Editor’s note: This column by the late Bev Davis originally was published March 24, 2007.
An e-mail this week reminded me how inconsistent we humans are. Ponder these questions for a moment.
- Why do we press harder on a remote control when we know the batteries are going dead?
- Why does someone believe you when you say there are 4 billion stars, but check when you say the paint is wet?
- Why do we continuously return to the refrigerator with hopes that something new to eat will have materialized since the last time we looked?
- Why do people keep running over a string a dozen times with their vacuum cleaner, then reach down, pick it up, examine it, then put it down to give the vacuum one more chance?
- In winter, why do we try to keep the house as warm as it was in summer when we complained about the heat?
I thought of a few of my own, especially in regard to faith in God.
- Why do we automatically blame God when something goes wrong, but never thank Him even one time when something goes right?
- Why do we ask God’s blessing on our food, then spend the whole duration of the meal criticizing it?
- Why do we pray for God to work in someone’s heart and change them and then say to someone else, “That person will never change”?
- Why do we ask God to “forgive us our trespasses as we forgive those who trespass against us,” and go around holding grudges all the time?
- Why do we say we believe “God is no respector of persons,” then treat people differently because of their social status, religious views or ethnic backgrounds?
We are, indeed, inconsistent.
That’s why all of us need so much to rely on the grace of God.
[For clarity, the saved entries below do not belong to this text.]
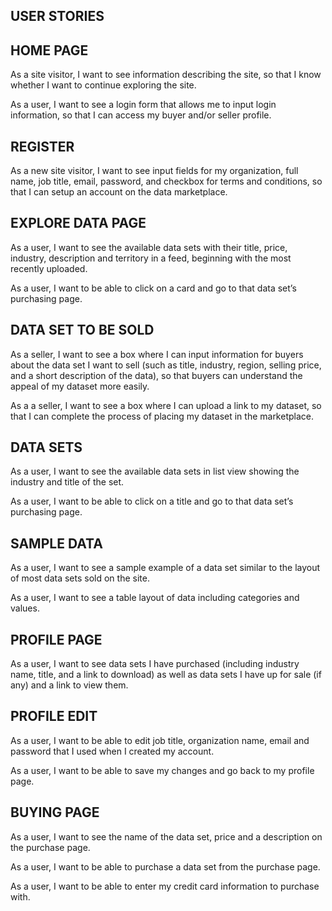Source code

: USER STORIES
------------

## HOME PAGE 

As a site visitor, I want to see information describing the site, so that I know whether I want to continue exploring the site.

As a user, I want to see a login form that allows me to input login information, so that I can access my buyer and/or seller profile.

## REGISTER

As a new site visitor, I want to see input fields for my organization, full name, job title, email, password, and checkbox for terms and conditions, so that I can setup an account on the data marketplace. 

## EXPLORE DATA PAGE

As a user, I want to see the available data sets with their title, price, industry, description and territory in a feed, beginning with the most recently uploaded.

As a user, I want to be able to click on a card and go to that data set’s purchasing page.

## DATA SET TO BE SOLD

As a seller, I want to see a box where I can input information for buyers about the data set I want to sell (such as title, industry, region, selling price, and a short description of the data), so that buyers can understand the appeal of my dataset more easily.

As a a seller, I want to see a box where I can upload a link to my dataset, so that I can complete the process of placing my dataset in the marketplace.

## DATA SETS

As a user, I want to see the available data sets in list view showing the industry and title of the set.

As a user, I want to be able to click on a title and go to that data set’s purchasing page.

## SAMPLE DATA

As a user, I want to see a sample example of a data set similar to the layout of most data sets sold on the site.

As a user, I want to see a table layout of data including categories and values.

## PROFILE PAGE

As a user, I want to see data sets I have purchased (including industry name, title, and a link to download) as well as data sets I have up for sale (if any) and a link to view them.

## PROFILE EDIT

As a user, I want to be able to edit job title, organization name, email and password that I used when I created my account.

As a user, I want to be able to save my changes and go back to my profile page.

## BUYING PAGE

As a user, I want to see the name of the data set, price and a description on the purchase page.

As a user, I want to be able to purchase a data set from the purchase page.

As a user, I want to be able to enter my credit card information to purchase with.
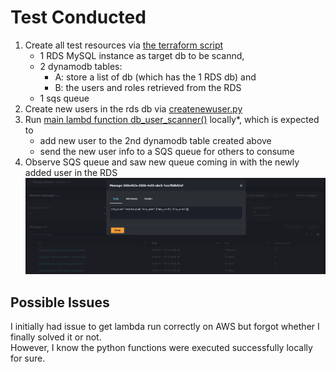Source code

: # Test Conducted

1. Create all test resources via [the terraform script](../terraform_infra/infra.tf)  
    - 1 RDS MySQL instance as target db to be scannd,  
    - 2 dynamodb tables:
        - A: store a list of db (which has the 1 RDS db) and  
        - B: the users and roles retrieved from the RDS  
    - 1 sqs queue 
2. Create new users in the rds db via [createnewuser.py](./createnewuser.py)  
3. Run [main lambd function db_user_scanner()](../source_lambda/db_user_scanner_lambda.py) locally*, which is expected to
    - add new user to the 2nd dynamodb table created above  
    - send the new user info to a SQS queue for others to consume  
4. Observe SQS queue and saw new queue coming in with the newly added user in the RDS ![Sample SQS message](sample_sqs_message.png)

## Possible Issues
I initially had issue to get lambda run correctly on AWS but forgot whether I finally solved it or not.   
However, I know the python functions were executed successfully locally for sure.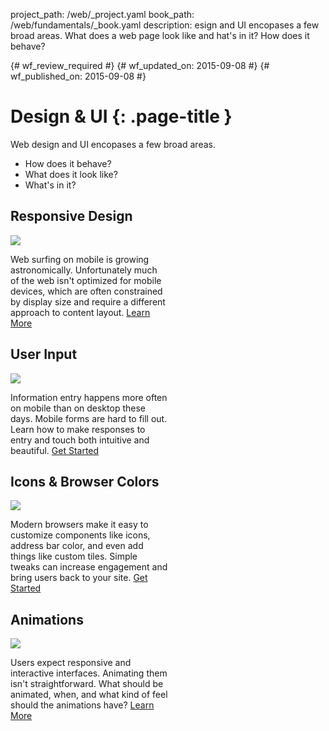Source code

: project_path: /web/_project.yaml
book_path: /web/fundamentals/_book.yaml
description: esign and UI encopases a few broad areas. What does a web page look like and hat's in it? How does it behave?

{# wf_review_required #}
{# wf_updated_on: 2015-09-08 #}
{# wf_published_on: 2015-09-08 #}

# Design & UI {: .page-title }

Web design and UI encopases a few broad areas.

* How does it behave?
* What does it look like?
* What's in it?

<style>.wf-width-50 {width: 50%;}</style>


<div class="attempt-left wf-width-50">
  <h2>Responsive Design</h2>
  <a href="tbd">
    <img src="https://placehold.it/321x213">
  </a>
  <p>
    Web surfing on mobile is growing astronomically. Unfortunately much of the web isn't optimized for mobile devices, which are often constrained by display size and require a different approach to content layout.
    <a href="responsive">Learn More</a>
  </p>
</div>

<div class="attempt-right wf-width-50">
  <h2>User Input</h2>
  <a href="imput/forms/">
    <img src="https://placehold.it/321x213">
  </a>
  <p>
    Information entry happens more often on mobile than on desktop these days. Mobile forms are hard to fill out. Learn how to make responses to entry and touch both intuitive and beautiful.
    <a href="input/forms/">Get Started</a>
  </p>
</div>

<div class="attempt-left wf-width-50">
  <h2>Icons &amp; Browser Colors</h2>
  <a href="tbd">
    <img src="https://placehold.it/321x213">
  </a>
  <p>
    Modern browsers make it easy to customize components like icons, address bar color, and even add things like custom tiles. Simple tweaks can increase engagement and bring users back to your site. <!-- If you're building a [progressive web app](/web/progressive-web-apps/) you'll need these techniques to make your site feel more app like. -->
    <a href="tbd">Get Started</a>
  </p>
</div>

<div class="attempt-right wf-width-50">
  <h2>Animations</h2>
  <a href="animations/">
    <img src="https://placehold.it/321x213">
  </a>
  <p>
    Users expect responsive and interactive interfaces. Animating them isn't straightforward. What should be animated, when, and what kind of feel should the animations have?
    <a href="animations/">Learn More</a>
  </p>
</div>
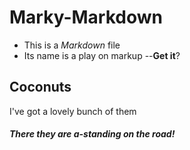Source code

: # Marky-Markdown

- This is a _Markdown_ file
- Its name is a play on markup
--**Get it**?

## Coconuts

I've got a lovely bunch of them

##### There they are a-standing on the road!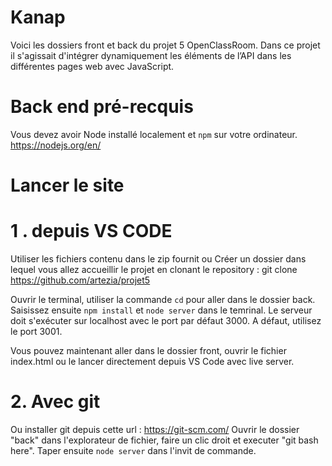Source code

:# Kanap #
Voici les dossiers front et back du projet 5 OpenClassRoom. 
Dans ce projet il s'agissait d'intégrer dynamiquement les éléments de l’API dans les différentes pages web avec JavaScript. 

# Back end pré-recquis #

Vous devez avoir Node installé localement et `npm` sur votre ordinateur. https://nodejs.org/en/

# Lancer le site #

# 1 . depuis VS CODE #
Utiliser les fichiers contenu dans le zip fournit ou Créer un dossier dans lequel vous allez accueillir le projet en clonant le repository : git clone https://github.com/artezia/projet5

Ouvrir le terminal, utiliser la commande `cd` pour aller dans le dossier back.  
Saisissez ensuite `npm install` et `node server` dans le temrinal.
Le serveur doit s'exécuter sur localhost avec le port par défaut 3000. A défaut, utilisez le port 3001.

Vous pouvez maintenant aller dans le dossier front, ouvrir le fichier index.html ou le lancer directement depuis VS Code avec live server.
# 2. Avec git #

Ou installer git depuis cette url : https://git-scm.com/
Ouvrir le dossier "back" dans l'explorateur de fichier, faire un clic droit et executer "git bash here". 
Taper ensuite `node server` dans l'invit de commande.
His patience with us is infinite; His love never fails us. Only He can endow us with that same kind of grace that enables us to extend it to other people.
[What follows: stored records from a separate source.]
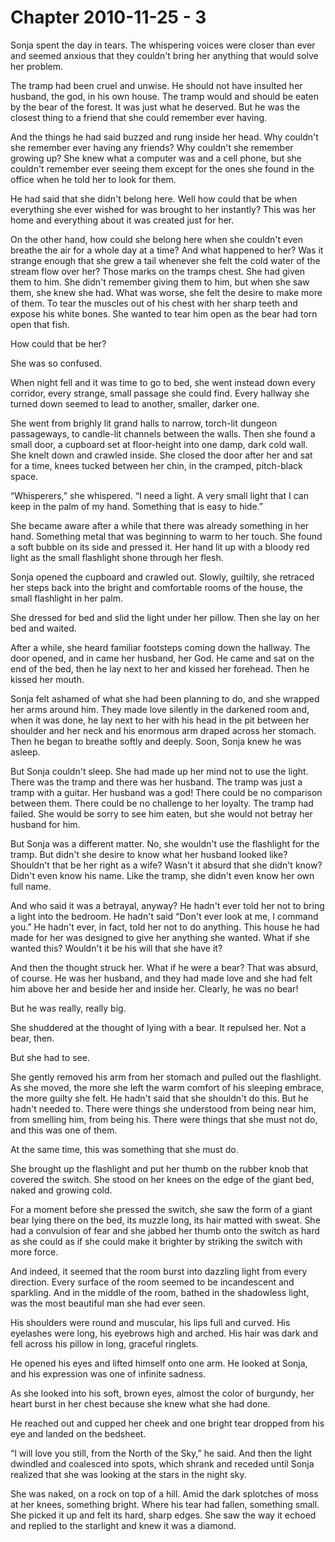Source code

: # Chapter 2010-11-25 - 3

Sonja spent the day in tears.  The whispering voices were closer
than ever and seemed anxious that they couldn't bring her anything
that would solve her problem.

The tramp had been cruel and unwise. He should not have insulted
her husband, the god, in his own house. The tramp would and should
be eaten by the bear of the forest. It was just what he deserved.
But he was the closest thing to a friend that she could remember
ever having.

And the things he had said buzzed and rung inside her head. Why
couldn't she remember ever having any friends?  Why couldn't she
remember growing up? She knew what a computer was and a cell phone,
but she couldn't remember ever seeing them except for the ones she
found in the office when he told her to look for them.

He had said that she didn't belong here. Well how could that be when
everything she ever wished for was brought to her instantly? This was
her home and everything about it was created just for her.

On the other hand, how could she belong here when she couldn't even
breathe the air for a whole day at a time? And what happened to her?
Was it strange enough that she grew a tail whenever she felt the cold
water of the stream flow over her? Those marks on the tramps chest.
She had given them to him.  She didn't remember giving them to him, but
when she saw them, she knew she had.  What was worse, she felt the desire
to make more of them.  To tear the muscles out of his chest with her
sharp teeth and expose his white bones.  She wanted to tear him open
as the bear had torn open that fish.

How could that be her?

She was so confused.

When night fell and it was time to go to bed, she went instead down
every corridor, every strange, small passage she could find.  Every
hallway she turned down seemed to lead to another, smaller, darker one.

She went from brighly lit grand halls to narrow, torch-lit dungeon
passageways, to candle-lit channels between the walls.  Then she found
a small door, a cupboard set at floor-height into one damp, dark cold
wall.  She knelt down and crawled inside.  She closed the door after
her and sat for a time, knees tucked between her chin, in the cramped,
pitch-black space.

“Whisperers,” she whispered.  “I need a light.  A very small light that
I can keep in the palm of my hand.  Something that is easy to hide.”

She became aware after a while that there was already something in her
hand.  Something metal that was beginning to warm to her touch.  She found
a soft bubble on its side and pressed it.  Her hand lit up with a bloody
red light as the small flashlight shone through her flesh.

Sonja opened the cupboard and crawled out.  Slowly, guiltily, she retraced
her steps back into the bright and comfortable rooms of the house, the
small flashlight in her palm.

She dressed for bed and slid the light under her pillow.  Then she lay
on her bed and waited.

After a while, she heard familiar footsteps coming down the hallway.
The door opened, and in came her husband, her God.  He came and sat
on the end of the bed, then he lay next to her and kissed her forehead.
Then he kissed her mouth.

Sonja felt ashamed of what she had been planning to do, and she wrapped
her arms around him.  They made love silently in the darkened room and,
when it was done, he lay next to her with his head in the pit between
her shoulder and her neck and his enormous arm draped across her stomach.
Then he began to breathe softly and deeply.  Soon, Sonja knew he was
asleep.

But Sonja couldn't sleep.  She had made up her mind not to use the light.
There was the tramp and there was her husband. The tramp was just a tramp
with a guitar.  Her husband was a god! There could be no comparison between
them.  There could be no challenge to her loyalty.  The tramp had failed.
She would be sorry to see him eaten, but she would not betray her husband
for him.

But Sonja was a different matter. No, she wouldn't use the flashlight for
the tramp. But didn't she desire to know what her husband looked like?
Shouldn't that be her right as a wife? Wasn't it absurd that she didn't
know? Didn't even know his name.  Like the tramp, she didn't even know
her own full name.

And who said it was a betrayal, anyway? He hadn't ever told her not to
bring a light into the bedroom.  He hadn't said “Don't ever look at me,
I command you.” He hadn't ever, in fact, told her not to do anything. This
house he had made for her was designed to give her anything she wanted.
What if she wanted this? Wouldn't it be his will that she have it?

And then the thought struck her.  What if he were a bear?  That was absurd,
of course. He was her husband, and they had made love and she had felt him
above her and beside her and inside her. Clearly, he was no bear!

But he was really, really big.

She shuddered at the thought of lying with a bear. It repulsed her.  Not
a bear, then.

But she had to see.

She gently removed his arm from her stomach and pulled out the flashlight.
As she moved, the more she left the warm comfort of his sleeping embrace,
the more guilty she felt.  He hadn't said that she shouldn't do this. But
he hadn't needed to. There were things she understood from being near him,
from smelling him, from being his.  There were things that she must not
do, and this was one of them.

At the same time, this was something that she must do.

She brought up the flashlight and put her thumb on the rubber knob that 
covered the switch.  She stood on her knees on the edge of the giant bed,
naked and growing cold.

For a moment before she pressed the switch, she saw the form of a giant
bear lying there on the bed, its muzzle long, its hair matted with sweat.
She had a convulsion of fear and she jabbed her thumb onto the switch as
hard as she could as if she could make it brighter by striking the switch
with more force.

And indeed, it seemed that the room burst into dazzling light from every
direction.  Every surface of the room seemed to be incandescent and
sparkling. And in the middle of the room, bathed in the shadowless light,
was the most beautiful man she had ever seen.

His shoulders were round and muscular, his lips full and curved. His
eyelashes were long, his eyebrows high and arched.  His hair was dark
and fell across his pillow in long, graceful ringlets.

He opened his eyes and lifted himself onto one arm.  He looked at Sonja,
and his expression was one of infinite sadness.

As she looked into his soft, brown eyes, almost the color of burgundy,
her heart burst in her chest because she knew what she had done.

He reached out and cupped her cheek and one bright tear dropped from
his eye and landed on the bedsheet.

“I will love you still, from the North of the Sky,” he said.  And then
the light dwindled and coalesced into spots, which shrank and receded
until Sonja realized that she was looking at the stars in the night sky.

She was naked, on a rock on top of a hill.  Amid the dark
splotches of moss at her knees, something bright.  Where his tear had
fallen, something small.  She picked it up and felt its hard, sharp edges.
She saw the way it echoed and replied to the starlight and knew it was
a diamond.
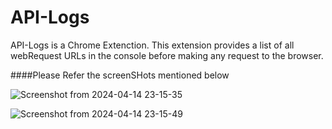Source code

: # API-Logs

API-Logs is a Chrome Extenction. 
This extension provides a list of all webRequest URLs in the console before making any request to the browser.

####Please Refer the screenSHots mentioned below

![Screenshot from 2024-04-14 23-15-35](https://github.com/vivekkotecha16/API-Logs/assets/167018102/3e0c479a-3547-422f-9260-7c9fd3b84677)

![Screenshot from 2024-04-14 23-15-49](https://github.com/vivekkotecha16/API-Logs/assets/167018102/d8c0b3c4-2046-4ace-b738-013dc6ed5953)
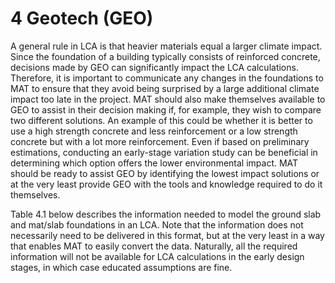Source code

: # 4 Geotech (GEO)
A general rule in LCA is that heavier materials equal a larger climate impact. Since the foundation of a building typically consists of reinforced concrete, decisions made by GEO can significantly impact the LCA calculations. Therefore, it is important to communicate any changes in the foundations to MAT to ensure that they avoid being surprised by a large additional climate impact too late in the project. MAT should also make themselves available to GEO to assist in their decision making if, for example, they wish to compare two different solutions. An example of this could be whether it is better to use a high strength concrete and less reinforcement or a low strength concrete but with a lot more reinforcement. Even if based on preliminary estimations, conducting an early-stage variation study can be beneficial in determining which option offers the lower environmental impact. MAT should be ready to assist GEO by identifying the lowest impact solutions or at the very least provide GEO with the tools and knowledge required to do it themselves.

Table 4.1 below describes the information needed to model the ground slab and mat/slab foundations in an LCA. Note that the information does not necessarily need to be delivered in this format, but at the very least in a way that enables MAT to easily convert the data. Naturally, all the required information will not be available for LCA calculations in the early design stages, in which case educated assumptions are fine.

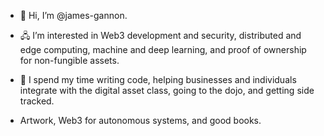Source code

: - 👋 Hi, I’m @james-gannon.
- 🖧 I’m interested in Web3 development and security, distributed and edge computing, machine and deep learning, and proof of ownership for non-fungible assets.
- 🌱 I spend my time writing code, helping businesses and individuals integrate with the digital asset class, going to the dojo, and getting side tracked.

- Artwork, Web3 for autonomous systems, and good books.
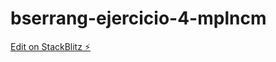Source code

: # bserrang-ejercicio-4-mplncm

[Edit on StackBlitz ⚡️](https://stackblitz.com/edit/bserrang-ejercicio-4-mplncm)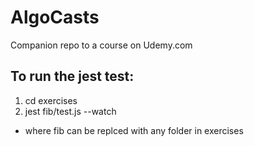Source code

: # AlgoCasts

Companion repo to a course on Udemy.com

## To run the jest test:
1. cd exercises
1. jest fib/test.js --watch
 * where fib can be replced with any folder in exercises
I believe God wants us to be consistently working out His will on this Earth by recognizing our sins and faults and inconsistencies and calling upon Him for the power to change.
Instead of judging others, we need to become watchdogs over our own thoughts, words and deeds and respond to His conviction in our own lives.
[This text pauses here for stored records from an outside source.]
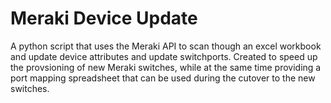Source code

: # Meraki Device Update
A python script that uses the Meraki API to scan though an excel workbook and update device attributes and update switchports.  Created to speed up the provsioning of new Meraki switches, while at the same time providing a port mapping spreadsheet that can be used during the cutover to the new switches. 
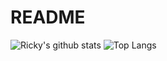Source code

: # README

![Ricky's github stats](https://github-readme-stats.vercel.app/api?username=shit6333&theme=solarized-light)
![Top Langs](https://github-readme-stats.vercel.app/api/top-langs/?username=shit6333&theme=solarized-light&layout=compact)


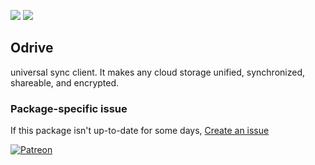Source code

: [![](https://img.shields.io/chocolatey/v/odrive?color=green&label=odrive)](https://chocolatey.org/packages/odrive) [![](https://img.shields.io/chocolatey/dt/odrive)](https://chocolatey.org/packages/odrive)

## Odrive
universal sync client. It makes any cloud storage unified, synchronized, shareable, and encrypted.

### Package-specific issue
If this package isn't up-to-date for some days, [Create an issue](https://github.com/tunisiano187/Chocolatey-packages/issues/new/choose)

[![Patreon](https://cdn.jsdelivr.net/gh/tunisiano187/Chocolatey-packages@d15c4e19c709e7148588d4523ffc6dd3cd3c7e5e/icons/patreon.png)](https://www.patreon.com/bePatron?u=39585820)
Nobody said that would be easy. It’s so much easier to hold others accountable than to deal with our own accountability to God and to others.
We all need to spend much more time in prayer for one another and less time trying to straighten everybody else out.
When we realize our own spiritual batteries are running on low, this is one time it’s a good thing to press harder on the prayer button.
The power to overcome human inconsistencies has to come from the One who is always consistent, and who will respond to our faintest cry for help.